Trade in Southern California Expected to Slow This Year
On the heels of exceptionally strong growth last year, Southern California trade will slow dramatically in the coming months due to a sluggish global economy, a strong dollar and political turmoil in Asia, according to a report being released today.
Two-way trade through the state’s leading gateway--the five-county Los Angeles Customs District--will expand by a modest 2.8% to $236.5 billion in 2001, down from last year’s 16.7% expansion, predicts the Los Angeles County Economic Development Corp.’s International Trade Report.
Exports will expand just 1.5% to $78.8 billion, while imports are expected to grow 3.5% to $157.7 billion.
With its strong base of diverse global players such as Walt Disney Co. and Boeing Co., Southern California is expected to fare better in 2001 than San Francisco, which faces a 4.3% drop in port traffic due to the collapse in technology sales, according to the LAEDC.
Economic signals about the severity of the U.S. slowdown remain mixed. The U.S. Commerce Department reported Wednesday that factory orders increased a bigger-than-expected 1.8% in March, buoyed by strong transportation spending. Apparent progress on a deal to avert a threatened writers strike in Hollywood also is good news for Southern California, a leading exporter of films, music and television programming.
Air cargo shipments have been declining since last fall and shipments through California’s ports have fluctuated monthly since the first of the year.
But Jack Kyser, chief economist for the LAEDC, warned against hopes of a quick trade turnaround given the U.S. inventory overhang, consumer wariness, new leadership in Japan and political tensions with China that threaten to spill over into the economic sphere.
“This is going to be a year where you have velocity shock,” warned Kyser. “[Traders] recorded this spectacular growth last year but this year you will see a much more modest growth and even declines for the San Francisco Custom’s District.”
A slowdown in trade will be felt across the state, from Silicon Valley’s tech giants and Central California farmers to Southern California’s aerospace companies, traders and port workers. The LAEDC is predicting a decrease in growth in nonfarm employment in California from 3.8% in 2000 to 2.1% this year, in part due to the bleaker trade picture.
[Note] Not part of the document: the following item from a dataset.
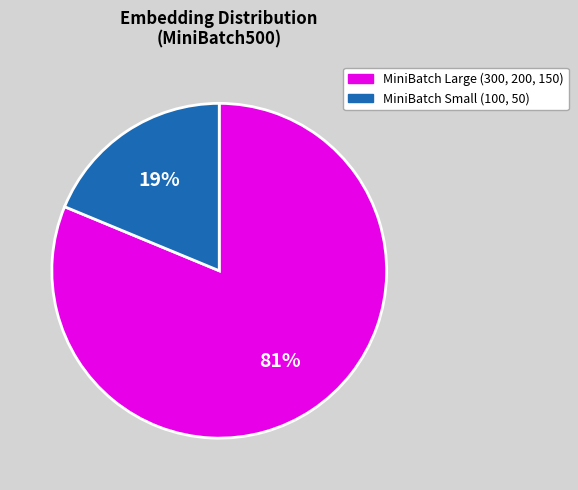

Is there any slice that represents more than half of the pie?

Yes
But the northern half of the state will bear a much greater share of the pain because of its dependence on the technology firms that have been hardest hit by cutbacks in business spending and the stock market slump, said Edward Leamer, director of the UCLA Anderson Business Forecast.
“Northern California is in the midst of a significant slowdown, in fact a recession, but I don’t expect Southern California to be affected as much by the external turbulence.”
Leamer pointed out that the domestic impacts of the U.S. slowdown have been muted somewhat because employment cutbacks by multinationals are being spread across a global manufacturing network.
But he expects California firms to start feeling the pinch in the coming months as their hardest-hit trading partners, particularly in technology-dependent Asia, cut back more sharply on purchases of U.S. goods. That trend will be further exacerbated by the strength of the dollar, which makes U.S. products more expensive overseas.
“There is going to be more global slowing,” he said. “The locomotive has been the U.S. and we’re not the locomotive anymore.”
In spite of worsening economic performance last year, Japan retained its position as Southern California’s leading trading partner with $51.9 billion in two-way trade. But thanks to strong exports China came in second at $43.5 billion in trade, followed by South Korea ($19.2 billion), Taiwan ($18 billion) and Malaysia ($11.3 billion). However, those customs district numbers underestimate the impact of trade with Mexico and Canada because it doesn’t capture products that move directly across the border.
Other federal data, which more accurately tracks export flows, show that Mexico was the state’s leading export destination last year followed by Japan, Canada and South Korea, according to the LAEDC report.
China’s move up the trading ladder illustrates the vulnerability of California companies in the fallout from escalating tensions in the U.S.-China relationship, such as the recent spy plane incident. Critics in Congress have vowed to fight China’s pending membership in the Geneva-based World Trade Organization. Membership in the WTO will force China to adhere to global trade rules and open its markets more widely to imports.
“China is very, very important to us for a whole variety of reasons,” said the LAEDC’s Kyser. “When they get mad at the U.S. who do they punish? They punish Boeing. And Boeing is our largest employer in Southern California.”
Southern California companies have a lot to gain from greater access to China. High tariffs, red tape and other barriers have limited U.S. exports to China, contributing to a 25.8% increase last year in this region’s trade deficit with that Asian country. China shipped $38.7 billion through Southern California last year but only $4.8 billion worth of goods went the other direction.